Is the Von Neumann architecture simply the best possible way to do computation? Of course not. To mis-paraphrase Winston Churchill, Von Neumann is “the worst possible compute architecture – except for all the others.” On a more serious note, the good thing about Von Neumann is its flexibility and area efficiency. It can handle just about any arbitrarily complex application without requiring the processor to scale in transistor count with the size of the problem.
In the old days, before we could cram so many components onto integrated circuits, that architectural efficiency of Von Neumann was a big deal. We could build a 4-, 8-, or 16-bit Von Neumann processor out of a very small number of transistors and run giant programs at acceptable speed. But now, in the wake of Moore’s Law, transistors are asymptotically approaching zero cost. So, with almost infinite numbers of free transistors available, the value of building processors with comparatively small numbers of transistors has dropped significantly.

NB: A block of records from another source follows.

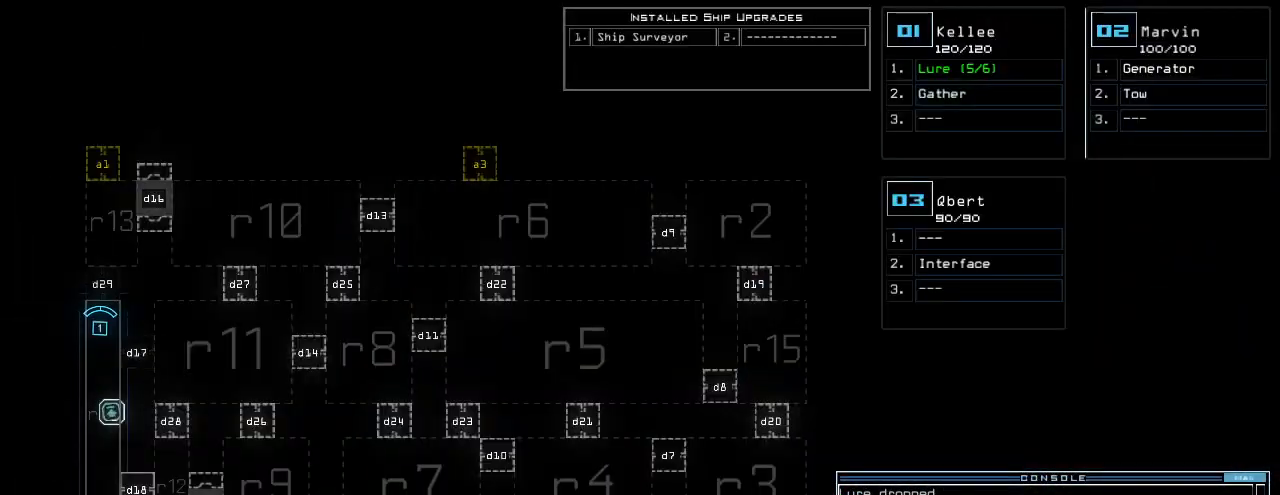
{"keys": [], "events": [[40, "left", "down"], [180, "left", "up"]]}
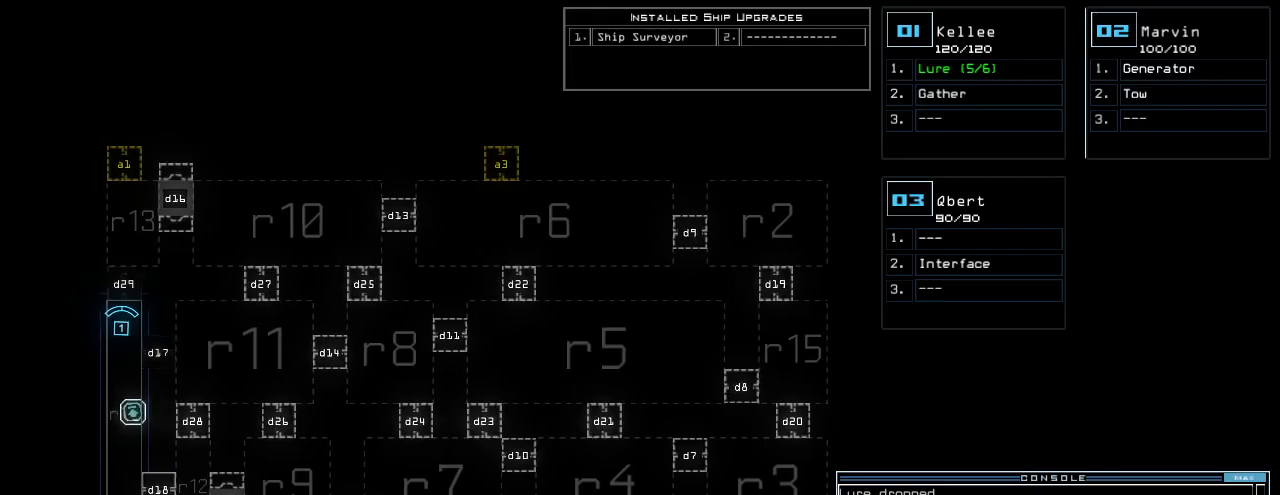
{"keys": [], "events": []}
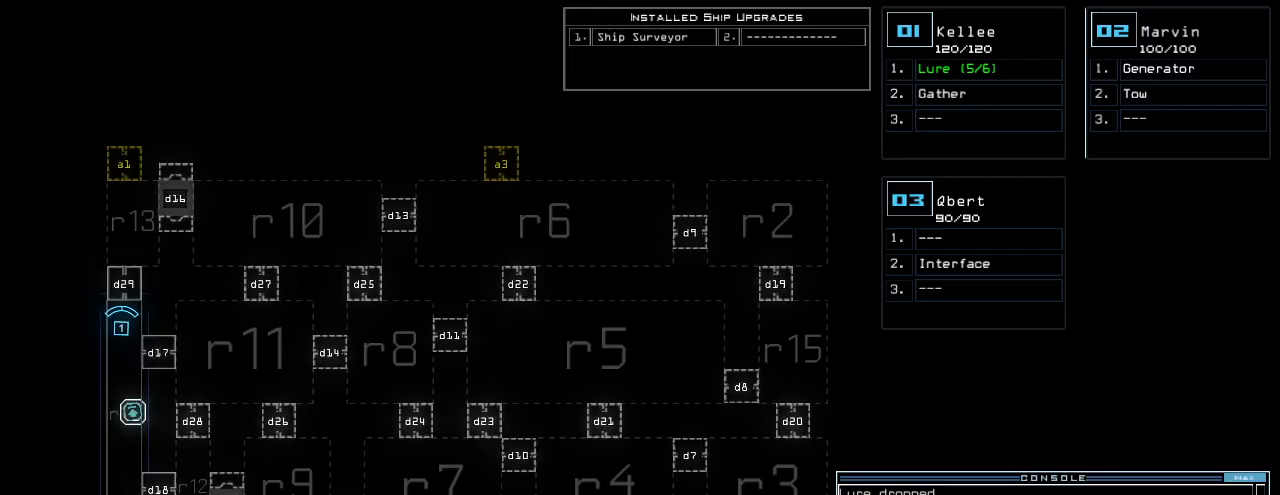
{"keys": [], "events": []}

At the same time, even with Moore’s Law going full steam, the value extracted from each subsequent process node has decreased. Dennard Scaling came to an end around 2005, forcing us to switch from building bigger/faster Von Neumann processors to building “more” Von Neumann processors. The race became cramming more cores onto integrated circuits, and the scalability of Von Neumann to multi-core brought its own limitations.
Unfortunately, Moore’s Law didn’t continue going full steam. Each of the last several process nodes has cost exponentially more to realize and has yielded proportionally less in tangible benefits. The result is that, even though we should technically be able to build more dense chips for several more generations, the cost/benefit ratio of doing so makes it a less and less attractive enterprise. We now need a driver other than Moore’s Law to maintain the pace of technological progress.

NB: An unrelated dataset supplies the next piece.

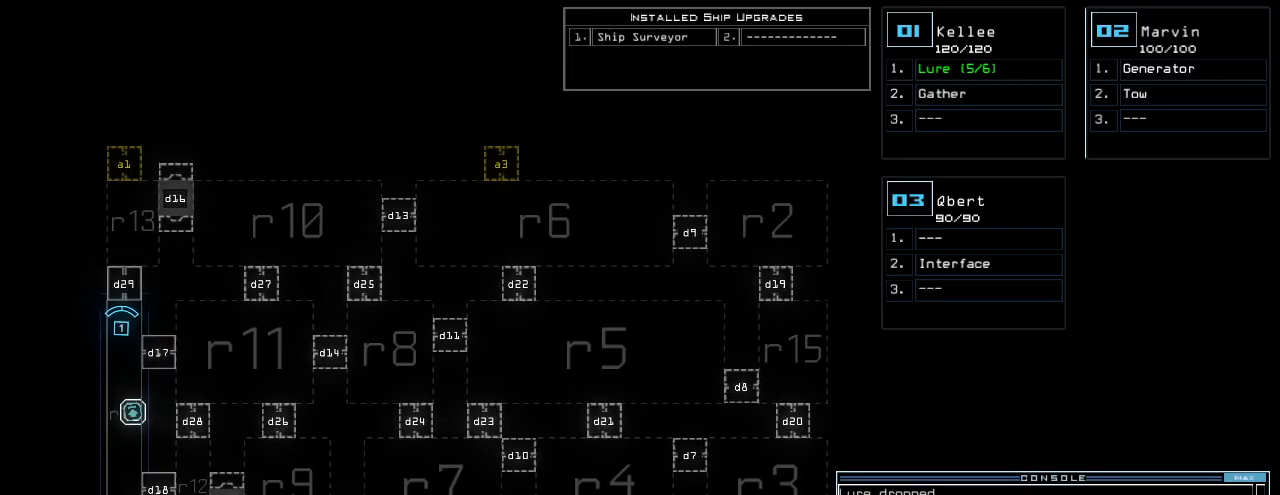
{"keys": [], "events": []}
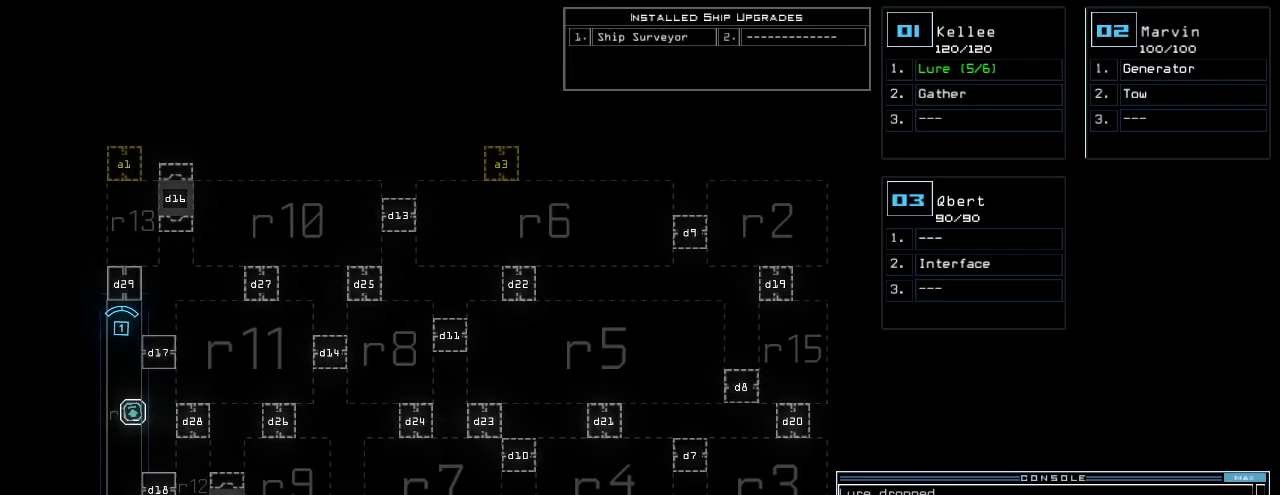
{"keys": [], "events": []}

Clearly, we are also reaching the end of the useful life of Von Neumann as the single, do-all compute architecture. The recent AI revolution has accelerated the development of alternatives to Von Neumann. AI, particularly done with convolutional neural networks, is an unbelievably compute-intensive problem that is uniquely unsuited to Von Neumann. Already, an industry-wide trend is afoot, shifting us away from large arrays of homogenous compute elements to complex configurations of heterogeneous elements including Von Neumann and non-Von Neumann approaches.
One of the more promising non-Von Neumann approaches to AI is the Neuromorphic architecture. In the late 1980s, Carver Mead (yup, the same guy who supposedly coined the term “Moore’s Law”) observed that, on the current trajectory, Von Neumann processors would use millions of times more energy than the human brain uses for the same computation. He theorized that more efficient computational circuits could be built by emulating the neuron structure of the human brain. Mead made an analogy of neuron ion-flow with transistor current, and proposed what came to be known as Neuromorphic computing based on that idea.
At the time, Neuromorphic computing was visualized as an analog affair, with neurons triggering one another with continuously varying voltages or currents. But the world was firm on the path of optimizing the binary universe of digital design. Analog circuits were not scaling at anything like the digital exponential, so the evolution of Neuromorphic computing was outside the mainstream trajectory of Moore’s Law.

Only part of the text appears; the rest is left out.